20 Sep 2019

Are Kiwi slices getting out of control?

From Afternoons, 1:34 pm on 20 September 2019

If you're a fan of old New Zealand cookbooks, you might have noticed a gradual shift in our baking through the years...

"We're being supersized," culinary anthropologist Helen Leach tells Jesse Mulligan.

Ginger slice with tea.

Photo: 123RF

Helen Leach spoke about oversized portions and changing ingredients at a recent food symposium in which nutrition expert Jim Mann called for government action on unhealthy food ads aimed at children.

As the proud owner of around 2,300 New Zealand cookbooks, Helen has noticed a popular recipe that once made 24 slices may now make just 12 – with exactly the same ingredients.

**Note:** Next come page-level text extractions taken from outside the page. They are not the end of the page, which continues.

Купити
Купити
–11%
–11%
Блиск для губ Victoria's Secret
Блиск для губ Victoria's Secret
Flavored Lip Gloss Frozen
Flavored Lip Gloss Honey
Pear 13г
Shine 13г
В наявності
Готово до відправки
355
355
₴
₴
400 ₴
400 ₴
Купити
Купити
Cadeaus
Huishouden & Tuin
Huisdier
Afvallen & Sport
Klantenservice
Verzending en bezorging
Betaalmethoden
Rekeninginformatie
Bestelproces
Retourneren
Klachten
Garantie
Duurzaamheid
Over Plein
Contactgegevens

She believes classic recipes – such as Ginger Crunch – should have to conform to (i.e. makes the same number of slices or suggested portions as) yielding the same portion size as it did when originally published.

The Ginger Crunch icing recipe is often doubled, tripled and even quadrupled these days, she says.

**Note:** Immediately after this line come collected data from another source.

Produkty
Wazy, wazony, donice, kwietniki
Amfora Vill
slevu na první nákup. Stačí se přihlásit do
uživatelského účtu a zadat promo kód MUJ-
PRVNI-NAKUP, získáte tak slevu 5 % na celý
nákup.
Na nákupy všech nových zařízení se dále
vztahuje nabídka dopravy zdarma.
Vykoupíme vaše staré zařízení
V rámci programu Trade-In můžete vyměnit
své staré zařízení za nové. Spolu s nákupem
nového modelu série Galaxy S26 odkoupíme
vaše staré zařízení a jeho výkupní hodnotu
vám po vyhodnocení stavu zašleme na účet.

"It's not the norm… in the old days it was a very thin layer of just a few millimetres and the underneath part was crunchy."

Not only is our baking bigger these days, there's a process of 'enrichment' going on, Helen says.

For nearly a century, Louise Cake was made with descending amounts of flour, sugar and butter until that tradition was dropped abruptly in 2000, she says.

"People stopped those proportions, they stopped citing them. Their recipes had equal portions or even more sugar than flour."

Part of this enrichment process began in the lean years of the Depression when the people who could actually afford butter and sugar found a surplus available to them, Helen says.

"People who still had income benefited from the collapse of the price of sugar and butter. Suddenly there was all this butter around that had never been this cheap before and wouldn't be again so they rushed and … changed recipes and made the most of our butter, and they did the same with sugar."

The Scottish folk who baked the very first scones in the 1830s would be unimpressed with some of the scone recipes flying around these days, Helen says.

"I think the original Scottish makers of the scone would find it absolutely astonishing that you could make a scone from cream and soft drink with the flour."